街上的人越来越多,有人自发地在墙上贴起了黑白的挽联,有人捧着花圈往长安街的方向走,脚步沉重得像是踩在棉花上。

哭声响成一片,男人们红着眼眶沉默,女人们捂着嘴压抑地抽泣,连不懂事的孩子都被这悲伤的气氛感染,乖乖地依偎在大人怀里,不敢出声。

何雨柱不知道自己站了多久,直到寒风吹透了他的棉袄,冻得他打了个寒颤,才浑浑噩噩地转身往家走。他失魂落魄地踩着路上的积雪,脚下发出“咯吱咯吱”的声响,像是在为逝去的人哀悼。

回到家,孩子们都看出了他的不对劲。建国怯生生地问:“爸,你咋了?”

何雨柱没说话,只是走到堂屋的椅子上坐下,双手捂住脸。过了好一会儿,他才抬起头,声音沙哑得厉害:“咱们最敬重的那位领导……走了。”

孩子们虽然年纪小,却也从大人们的议论里知道那位领导的分量,一时间都沉默了。囡囡已经是大姑娘了,很懂事眼圈一红,拉着何雨柱的衣角:“爸,他还会回来吗?”

何雨柱摇了摇头,眼眶也热了。他伸出手,把几个孩子都拉到身边,紧紧搂着他们,像是要从这份温暖里汲取力量。

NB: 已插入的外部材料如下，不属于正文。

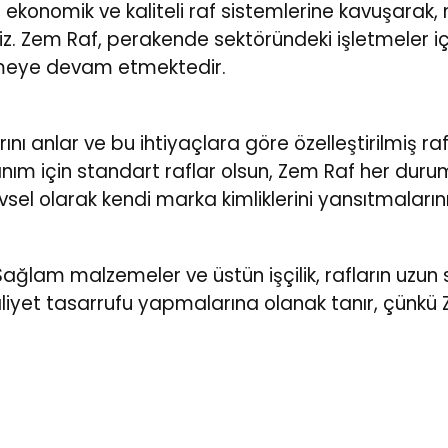
, ekonomik ve kaliteli raf sistemlerine kavuşarak,
iniz. Zem Raf, perakende sektöründeki işletmeler 
emeye devam etmektedir.
ı anlar ve bu ihtiyaçlara göre özelleştirilmiş raf 
ullanım için standart raflar olsun, Zem Raf her d
el olarak kendi marka kimliklerini yansıtmalarını 
ağlam malzemeler ve üstün işçilik, rafların uzun sü
liyet tasarrufu yapmalarına olanak tanır, çünkü Z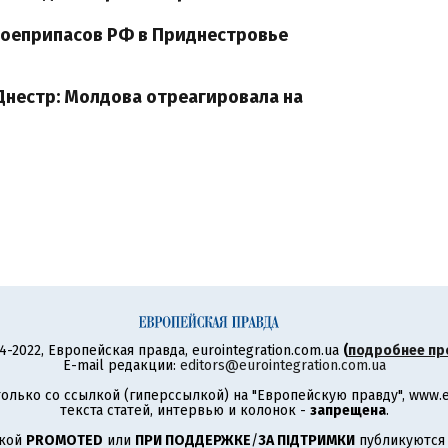
 боеприпасов РФ в Приднестровье
Днестр: Молдова отреагировала на
4-2022, Европейская правда, eurointegration.com.ua
(
подробнее пр
E-mail редакции:
editors@eurointegration.com.ua
олько со ссылкой (гиперссылкой) на "Европейскую правду", www.eu
текста статей, интервью и колонок -
запрещена
.
ткой
PROMOTED
или
ПРИ ПОДДЕРЖКЕ
/
ЗА ПІДТРИМКИ
публикуются 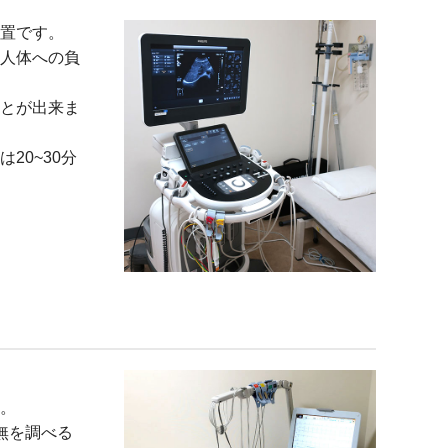
置です。
人体への負
とが出来ま
20~30分
。
無を調べる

窗外的天更阴了,仿佛整个国家都在为这位伟人的离去而垂泪。

厨房里的排骨还在炖着,可谁也没心思去吃。

这一天,京城的炊烟似乎都淡了许多,家家户户的屋檐下,都笼罩着一层化不开的悲痛。

何雨柱知道,这个冬天,注定会被永远铭记,而那位老人的精神,会像天上的星辰,永远照亮后人前行的路。

1月11日,天寒地冻,凛冽的北风卷着碎雪刮在脸上生疼。

何雨柱早早揣上几块裹腹的粗粮饼,牵着自家孩子,同陈雪茹一道挤在绵延不绝的人流里,一路步行赶到长安大街。

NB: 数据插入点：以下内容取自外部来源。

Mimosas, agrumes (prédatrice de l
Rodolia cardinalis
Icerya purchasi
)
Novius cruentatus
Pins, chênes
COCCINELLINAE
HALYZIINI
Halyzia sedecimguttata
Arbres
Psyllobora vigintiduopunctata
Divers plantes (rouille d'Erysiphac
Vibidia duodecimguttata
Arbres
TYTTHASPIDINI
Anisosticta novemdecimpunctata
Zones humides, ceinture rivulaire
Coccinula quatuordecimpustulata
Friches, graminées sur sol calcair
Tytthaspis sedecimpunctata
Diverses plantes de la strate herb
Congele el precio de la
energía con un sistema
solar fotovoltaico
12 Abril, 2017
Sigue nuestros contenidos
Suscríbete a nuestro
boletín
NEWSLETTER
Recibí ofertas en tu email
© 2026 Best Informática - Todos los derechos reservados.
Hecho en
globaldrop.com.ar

街道两侧早已站满百姓,人人胸前别着素白纸花,臂间缠着黑纱,寂静无声地翘首等候,所有人心中都只有一个念头,好好送这位操劳一生、全心为国为民的老人最后一程。

寒风一遍遍掠过长街,吹得路边树枝瑟瑟发抖,空气里沉甸甸的,压着化不开的哀恸。

漫长的送别结束后,一行人沉默转身往回走,冷风猎猎扑在身上,冻透了衣衫,也冻不住眼底翻涌的酸楚。

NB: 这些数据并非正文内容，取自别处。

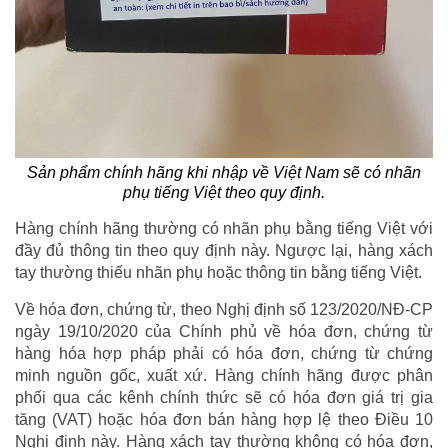
Sản phẩm chính hãng khi nhập về Việt Nam sẽ có nhãn
phụ tiếng Việt theo quy định.
Hàng chính hãng thường có nhãn phụ bằng tiếng Việt với
đầy đủ thông tin theo quy định này. Ngược lại, hàng xách
tay thường thiếu nhãn phụ hoặc thông tin bằng tiếng Việt.
Về hóa đơn, chứng từ, theo Nghị định số 123/2020/NĐ-CP
ngày 19/10/2020 của Chính phủ về hóa đơn, chứng từ
hàng hóa hợp pháp phải có hóa đơn, chứng từ chứng
minh nguồn gốc, xuất xứ. Hàng chính hãng được phân
phối qua các kênh chính thức sẽ có hóa đơn giá trị gia
tăng (VAT) hoặc hóa đơn bán hàng hợp lệ theo Điều 10
Nghị định này. Hàng xách tay thường không có hóa đơn,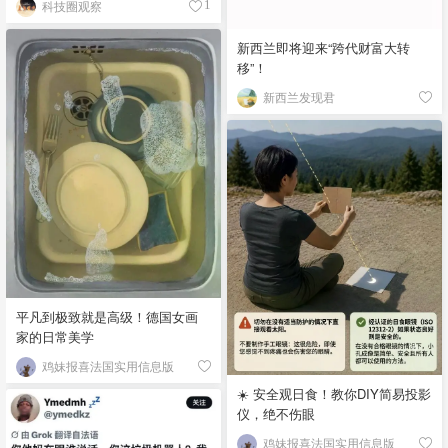
科技圈观察
1
新西兰即将迎来“跨代财富大转
移”！
新西兰发现君
平凡到极致就是高级！德国女画
家的日常美学
鸡妹报喜法国实用信息版
☀️ 安全观日食！教你DIY简易投影
仪，绝不伤眼
鸡妹报喜法国实用信息版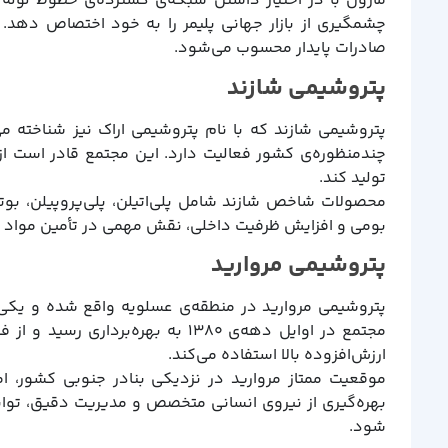
مارون با در اختیار داشتن شبکه‌ی گسترده‌ی خطوط لوله
چشمگیری از بازار جهانی پلیمر را به خود اختصاص دهد
صادرات پایدار محسوب می‌شود.
پتروشیمی شازند
چندمنظوره‌ی کشور فعالیت دارد. این مجتمع قادر است از 
تولید کند.
محصولات شاخص شازند شامل پلی‌اتیلن، پلی‌پروپیلن، بوت
بومی و افزایش ظرفیت داخلی، نقش مهمی در تأمین مواد اول
پتروشیمی مروارید
پتروشیمی مروارید در منطقه‌ی عسلویه واقع شده و یکی ا
مجتمع در اوایل دهه‌ی ۱۳۸۰ به بهره‌
ارزش‌افزوده بالا استفاده می‌کند.
موقعیت ممتاز مروارید در نزدیکی بنادر جنوبی کشور، 
بهره‌گیری از نیروی انسانی متخصص و مدیریت دقیق، توانس
شود.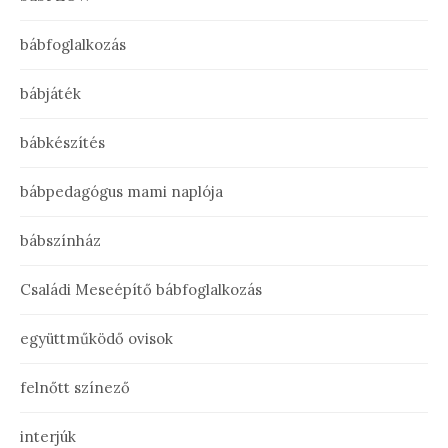
bábfoglalkozás
bábjáték
bábkészítés
bábpedagógus mami naplója
bábszínház
Családi Meseépítő bábfoglalkozás
együttműködő ovisok
felnőtt színező
interjúk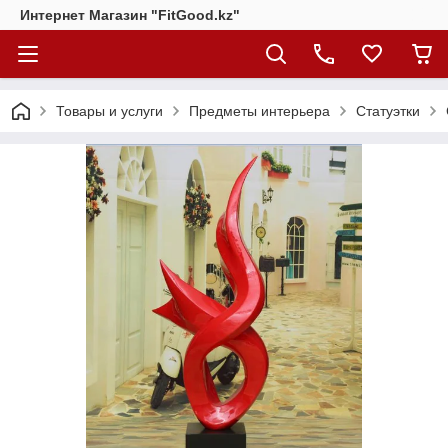
Интернет Магазин "FitGood.kz"
Товары и услуги
Предметы интерьера
Статуэтки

刚走出几步,何雨柱再也绷不住,滚烫的泪珠顺着脸颊滚落,肩膀控制不住地微微发颤。

一旁的陈雪茹见他这般模样,连忙从衣襟里掏出叠得整齐的干净手帕,抬手轻轻替他擦去不断滑落的泪水,指尖也带着刺骨的冰凉,却动作温柔。

何雨柱微微偏头,伸手接过那块手帕,自己反复擦拭着眼角通红的泪痕,喉间堵得发紧,半晌才挤出一句沙哑的话:“雪茹,咱们带孩子回去吧。”

一路上无人多言,孩子们也似懂非懂,安安静静跟在两人身侧,往日里的嬉闹声半点无存。回到家中,屋内没有点灯,一家人静静坐着,谁都没有睡意。

那一夜,整座北京城万家无眠,大街小巷都笼罩在无边的悲伤之中,连窗外吹过的寒风,都像是带着呜咽。

未曾亲身经历过那一日长安街盛况的人,永远无法亲眼目睹百万百姓沿街相送的肃穆场面,更无从体会当年每一个普通人心底,那份撕心裂肺、难以言说的沉痛与不舍。